◆ **Document text**
"THE PROTESTANT REVOLUTION"

THE PROTESTANT REVOLUTION
16 For I am not ashamed of the gospel, because it is the power of God that brings salvation to everyone who believes: first to the Jew, then to the Gentile. 17 For in the gospel the righteousness of God is revealed—a righteousness that is by faith from first to last, just as it is written: “The righteous will live by faith.”
(Romans 1:16-17, NIV)
Church history trivia question: Who nailed 151 Theses to the door of the Castle Church in Wittenberg, Germany on April 26, 1517? If you’re guessing Martin Luther, guess again. Luther nailed his 95 Theses to the Wittenberg Church door 6-months later on October 31, 1517. So who is this Protestant Reformer who beat Luther to the Wittenberg door by 6-months? His name doesn’t exactly roll off the tongue: Andreas Rudolph Bodenstein von Karlstadt.
So why in this celebration of the 500th anniversary of Martin Luther’s 95 Theses would we focus on someone other than Luther? Because many people know something about Martin Luther, but very few know of Andreas Karlstadt. This is his story.

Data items
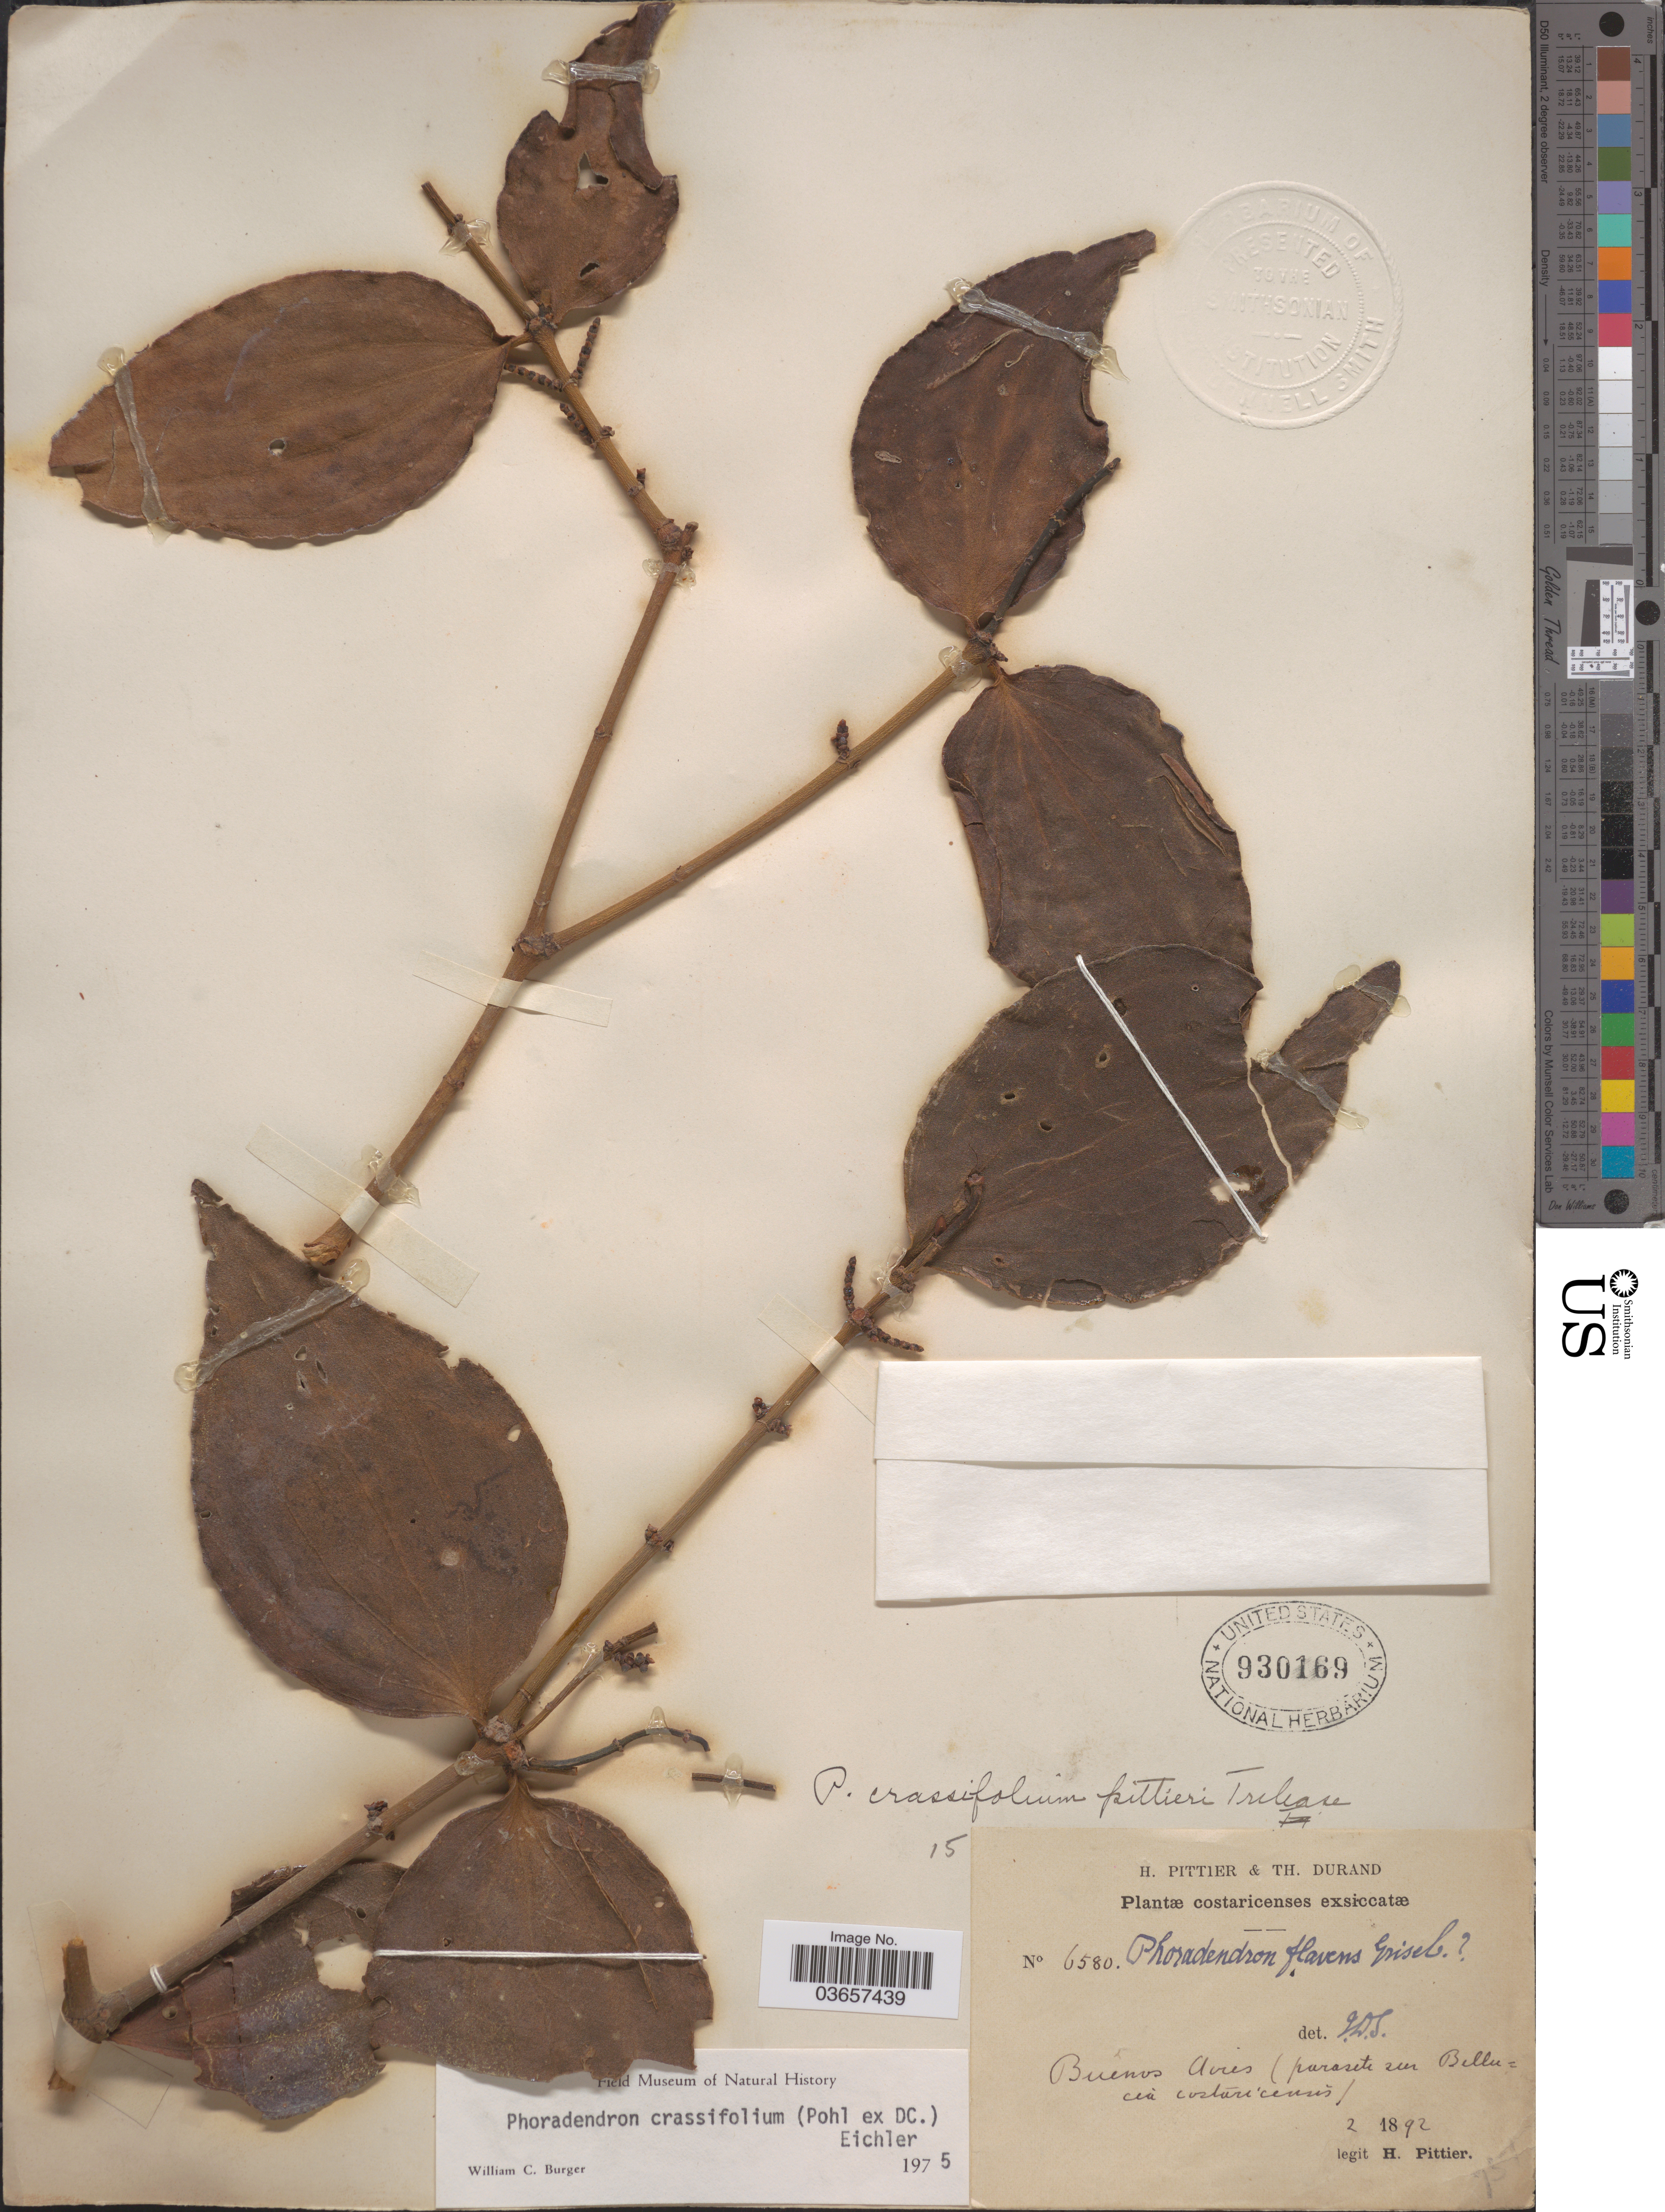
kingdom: Plantae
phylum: Tracheophyta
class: Magnoliopsida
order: Santalales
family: Viscaceae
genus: Phoradendron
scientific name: Phoradendron crassifolium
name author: (Pohl ex DC.) Eichler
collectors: H. F. Pittier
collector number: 6580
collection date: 1892-02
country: Guatemala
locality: Buenos Aires.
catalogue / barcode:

◆ **Your tasks**
1. In the Protestant Revolution piece, on what date did Martin Luther nail his 95 Theses to the Wittenberg Church door?
2. Reproduce word for word the passage of the Protestant Revolution piece starting at "So why in this" and ending at "is his story.".

◆ **Task-by-task solutions**
1. October 31, 1517

2.
So why in this celebration of the 500th anniversary of Martin Luther’s 95 Theses would we focus on someone other than Luther? Because many people know something about Martin Luther, but very few know of Andreas Karlstadt. This is his story.